Em outra palavras, a mudança passa por uma autotransformação. O CIO transformador tem que se transformar primeiro. Deve incorporar a mentalidade de deixar de ser provedor de serviços básicos para ser advisor de inovação para as áreas de negócio.

Há várias maneiras de fazer isso: hackathons para desenvolver novas ideias e explorar novas experiências na jornada do cliente; criação de redes colaborativas de inovação; refação de  layouts do setor de TI para criar um ambiente mais propício à inovação; etc.
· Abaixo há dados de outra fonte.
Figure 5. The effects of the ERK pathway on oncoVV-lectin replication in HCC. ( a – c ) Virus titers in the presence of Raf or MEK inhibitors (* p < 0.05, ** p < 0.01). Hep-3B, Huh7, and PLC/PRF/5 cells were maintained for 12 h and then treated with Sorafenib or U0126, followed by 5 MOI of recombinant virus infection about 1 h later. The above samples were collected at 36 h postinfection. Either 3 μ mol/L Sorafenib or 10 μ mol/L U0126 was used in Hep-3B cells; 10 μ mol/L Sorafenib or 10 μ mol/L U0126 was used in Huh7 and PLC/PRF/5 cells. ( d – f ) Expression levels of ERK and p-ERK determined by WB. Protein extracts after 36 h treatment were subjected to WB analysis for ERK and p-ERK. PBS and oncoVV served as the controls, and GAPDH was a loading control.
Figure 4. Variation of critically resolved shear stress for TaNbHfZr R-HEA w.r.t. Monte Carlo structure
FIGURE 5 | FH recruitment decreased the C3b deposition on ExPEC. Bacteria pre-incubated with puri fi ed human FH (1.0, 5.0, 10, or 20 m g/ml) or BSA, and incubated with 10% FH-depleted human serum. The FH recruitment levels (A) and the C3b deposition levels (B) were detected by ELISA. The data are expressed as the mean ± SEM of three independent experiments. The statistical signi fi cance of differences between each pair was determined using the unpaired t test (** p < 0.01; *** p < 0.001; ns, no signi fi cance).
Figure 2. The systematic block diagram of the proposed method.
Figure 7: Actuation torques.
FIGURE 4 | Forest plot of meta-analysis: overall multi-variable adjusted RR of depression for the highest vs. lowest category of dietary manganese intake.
O CIO deve assegurar que a base digital da corporação está pronta ou em caminho de estar pronta, com uso de cloud, processos de entrega contínua, etc. Deve liderar a evangelização e o repensar da estrutura organizacional, saindo do colapsado modelo hierárquico para um modelo exponencial e cada vez mais self management. Usar as empresas pós Internet como modelo de referência e não os seus concorrentes diretos, já é uma quebra de paradigma. Atrair talentos digitais ainda estranhos ao seu meio, como User Experience Designers, Data Scientists, Drone Specialists, etc. E claro, ser parceiro em tempo integral dos demais C-level. Não os tratar como seus clientes, mas como parceiros em busca da melhorar a experiência na jornada do cliente que está lá fora, comprando seus produtos e serviços.

Não é uma tarefa simples. É árdua e talvez muitos não a queiram trilhar. Mas, com certeza, os que optarem por este caminho e tiverem aptidão para fazer a mudança acontecer, serão recompensados com maior relevância profissional e valorização de seu papel na empresa e no mercado.